*** Opening of Extracted records ***

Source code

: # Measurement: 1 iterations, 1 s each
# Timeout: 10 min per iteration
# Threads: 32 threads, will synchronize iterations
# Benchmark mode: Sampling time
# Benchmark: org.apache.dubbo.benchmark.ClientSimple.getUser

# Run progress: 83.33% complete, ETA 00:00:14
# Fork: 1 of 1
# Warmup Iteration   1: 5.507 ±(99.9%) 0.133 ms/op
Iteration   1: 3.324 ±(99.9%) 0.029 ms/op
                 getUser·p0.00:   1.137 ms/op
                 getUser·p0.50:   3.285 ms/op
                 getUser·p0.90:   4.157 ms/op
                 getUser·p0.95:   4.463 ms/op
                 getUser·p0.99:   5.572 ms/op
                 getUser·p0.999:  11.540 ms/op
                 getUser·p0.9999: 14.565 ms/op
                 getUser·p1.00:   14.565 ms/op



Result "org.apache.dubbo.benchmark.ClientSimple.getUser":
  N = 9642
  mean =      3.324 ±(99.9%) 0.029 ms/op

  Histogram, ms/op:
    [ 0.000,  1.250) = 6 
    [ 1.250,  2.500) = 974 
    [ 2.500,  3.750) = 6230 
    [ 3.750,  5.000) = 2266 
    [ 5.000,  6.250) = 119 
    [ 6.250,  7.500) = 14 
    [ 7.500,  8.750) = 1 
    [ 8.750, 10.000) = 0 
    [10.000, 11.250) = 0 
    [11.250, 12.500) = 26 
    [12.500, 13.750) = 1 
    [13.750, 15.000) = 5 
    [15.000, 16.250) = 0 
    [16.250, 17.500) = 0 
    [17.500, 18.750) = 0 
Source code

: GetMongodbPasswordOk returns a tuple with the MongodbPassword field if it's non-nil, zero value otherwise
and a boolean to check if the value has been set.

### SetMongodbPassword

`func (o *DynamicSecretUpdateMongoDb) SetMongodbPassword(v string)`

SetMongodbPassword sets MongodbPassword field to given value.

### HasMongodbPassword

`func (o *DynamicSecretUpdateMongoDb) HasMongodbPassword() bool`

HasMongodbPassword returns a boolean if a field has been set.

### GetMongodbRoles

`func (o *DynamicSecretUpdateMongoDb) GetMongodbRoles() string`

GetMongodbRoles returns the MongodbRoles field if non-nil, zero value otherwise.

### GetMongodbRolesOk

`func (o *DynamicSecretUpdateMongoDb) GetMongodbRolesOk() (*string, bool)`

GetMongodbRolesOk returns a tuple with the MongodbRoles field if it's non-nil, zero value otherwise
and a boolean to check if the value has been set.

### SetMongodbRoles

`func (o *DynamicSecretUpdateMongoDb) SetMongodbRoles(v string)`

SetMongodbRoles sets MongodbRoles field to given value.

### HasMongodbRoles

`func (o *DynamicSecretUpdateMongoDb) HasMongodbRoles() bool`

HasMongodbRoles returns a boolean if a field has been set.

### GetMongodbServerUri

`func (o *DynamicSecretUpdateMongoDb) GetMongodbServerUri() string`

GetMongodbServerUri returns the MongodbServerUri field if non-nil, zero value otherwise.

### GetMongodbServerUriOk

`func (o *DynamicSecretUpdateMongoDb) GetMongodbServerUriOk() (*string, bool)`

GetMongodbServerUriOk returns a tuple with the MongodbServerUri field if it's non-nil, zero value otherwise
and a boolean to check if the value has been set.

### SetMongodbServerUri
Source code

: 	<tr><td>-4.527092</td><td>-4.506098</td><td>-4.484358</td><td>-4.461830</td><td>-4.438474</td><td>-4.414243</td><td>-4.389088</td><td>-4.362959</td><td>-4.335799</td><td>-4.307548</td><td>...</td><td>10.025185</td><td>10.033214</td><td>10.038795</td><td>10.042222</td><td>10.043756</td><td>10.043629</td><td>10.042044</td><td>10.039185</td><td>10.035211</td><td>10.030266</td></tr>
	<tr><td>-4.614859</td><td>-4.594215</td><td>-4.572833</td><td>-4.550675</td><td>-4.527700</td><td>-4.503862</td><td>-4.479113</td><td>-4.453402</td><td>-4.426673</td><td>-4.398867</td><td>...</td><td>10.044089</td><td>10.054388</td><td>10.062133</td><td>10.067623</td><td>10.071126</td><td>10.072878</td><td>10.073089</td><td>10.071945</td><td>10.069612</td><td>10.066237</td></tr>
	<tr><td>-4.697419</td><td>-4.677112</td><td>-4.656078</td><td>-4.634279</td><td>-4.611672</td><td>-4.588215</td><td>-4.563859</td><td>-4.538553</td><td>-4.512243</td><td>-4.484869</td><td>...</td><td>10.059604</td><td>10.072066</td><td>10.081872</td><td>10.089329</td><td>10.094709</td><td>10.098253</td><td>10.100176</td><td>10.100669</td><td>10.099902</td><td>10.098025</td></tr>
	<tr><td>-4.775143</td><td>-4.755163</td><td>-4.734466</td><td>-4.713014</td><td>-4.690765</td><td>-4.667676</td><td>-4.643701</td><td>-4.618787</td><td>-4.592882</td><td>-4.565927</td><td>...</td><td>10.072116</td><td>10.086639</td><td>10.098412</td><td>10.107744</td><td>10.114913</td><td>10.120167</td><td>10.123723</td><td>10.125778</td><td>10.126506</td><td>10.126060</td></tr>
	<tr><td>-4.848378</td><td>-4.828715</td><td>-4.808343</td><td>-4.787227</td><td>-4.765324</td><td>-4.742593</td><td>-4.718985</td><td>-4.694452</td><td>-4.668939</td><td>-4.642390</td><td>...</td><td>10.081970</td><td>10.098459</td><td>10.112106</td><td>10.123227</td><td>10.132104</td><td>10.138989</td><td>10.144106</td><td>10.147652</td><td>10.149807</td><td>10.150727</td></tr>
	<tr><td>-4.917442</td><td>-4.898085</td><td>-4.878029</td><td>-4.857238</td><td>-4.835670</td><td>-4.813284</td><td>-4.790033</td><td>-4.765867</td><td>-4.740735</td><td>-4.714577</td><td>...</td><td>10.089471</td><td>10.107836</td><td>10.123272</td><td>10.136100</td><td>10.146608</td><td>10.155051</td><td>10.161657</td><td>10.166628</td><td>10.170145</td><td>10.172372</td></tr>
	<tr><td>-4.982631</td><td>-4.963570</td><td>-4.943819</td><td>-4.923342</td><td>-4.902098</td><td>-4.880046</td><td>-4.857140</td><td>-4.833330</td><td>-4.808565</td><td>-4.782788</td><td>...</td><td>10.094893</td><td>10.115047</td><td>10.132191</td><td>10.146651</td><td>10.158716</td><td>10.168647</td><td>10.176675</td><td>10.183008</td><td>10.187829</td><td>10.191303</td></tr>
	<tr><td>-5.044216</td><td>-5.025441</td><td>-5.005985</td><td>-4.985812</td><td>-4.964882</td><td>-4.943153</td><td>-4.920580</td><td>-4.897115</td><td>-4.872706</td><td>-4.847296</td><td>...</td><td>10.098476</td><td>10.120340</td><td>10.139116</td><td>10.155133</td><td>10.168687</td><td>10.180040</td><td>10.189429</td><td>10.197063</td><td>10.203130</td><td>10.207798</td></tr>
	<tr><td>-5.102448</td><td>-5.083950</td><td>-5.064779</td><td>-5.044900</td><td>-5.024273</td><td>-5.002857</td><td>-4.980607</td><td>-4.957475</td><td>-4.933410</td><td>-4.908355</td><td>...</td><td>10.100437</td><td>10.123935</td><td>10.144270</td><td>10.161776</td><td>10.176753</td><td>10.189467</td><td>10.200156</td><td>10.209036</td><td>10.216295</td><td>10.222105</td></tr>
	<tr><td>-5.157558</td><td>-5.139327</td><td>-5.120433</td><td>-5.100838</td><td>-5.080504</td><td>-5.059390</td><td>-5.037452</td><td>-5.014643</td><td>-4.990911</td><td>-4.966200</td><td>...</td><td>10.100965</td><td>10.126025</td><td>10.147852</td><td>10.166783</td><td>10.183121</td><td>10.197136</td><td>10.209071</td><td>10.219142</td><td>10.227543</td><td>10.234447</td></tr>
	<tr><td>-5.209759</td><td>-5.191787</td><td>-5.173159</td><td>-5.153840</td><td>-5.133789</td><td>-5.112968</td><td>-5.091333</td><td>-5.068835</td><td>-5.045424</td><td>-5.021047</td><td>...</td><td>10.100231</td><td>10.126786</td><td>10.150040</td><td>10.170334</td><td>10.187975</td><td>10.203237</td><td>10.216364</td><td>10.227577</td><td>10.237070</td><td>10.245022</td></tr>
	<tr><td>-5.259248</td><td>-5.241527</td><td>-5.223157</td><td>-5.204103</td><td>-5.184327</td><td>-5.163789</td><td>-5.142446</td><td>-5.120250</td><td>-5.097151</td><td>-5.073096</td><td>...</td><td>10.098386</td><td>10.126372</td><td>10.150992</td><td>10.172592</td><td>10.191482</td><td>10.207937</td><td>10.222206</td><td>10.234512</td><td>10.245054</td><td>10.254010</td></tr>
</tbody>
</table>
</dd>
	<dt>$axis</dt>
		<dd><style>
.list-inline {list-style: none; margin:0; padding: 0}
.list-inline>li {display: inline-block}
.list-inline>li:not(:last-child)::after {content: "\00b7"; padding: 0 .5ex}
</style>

*** Close of Extracted records ***

- **What you have to do**
Show every line of the data that contains the word "returns".

- **Answer section**
: GetMongodbPasswordOk returns a tuple with the MongodbPassword field if it's non-nil, zero value otherwise
HasMongodbPassword returns a boolean if a field has been set.
GetMongodbRoles returns the MongodbRoles field if non-nil, zero value otherwise.
GetMongodbRolesOk returns a tuple with the MongodbRoles field if it's non-nil, zero value otherwise
HasMongodbRoles returns a boolean if a field has been set.
GetMongodbServerUri returns the MongodbServerUri field if non-nil, zero value otherwise.
GetMongodbServerUriOk returns a tuple with the MongodbServerUri field if it's non-nil, zero value otherwise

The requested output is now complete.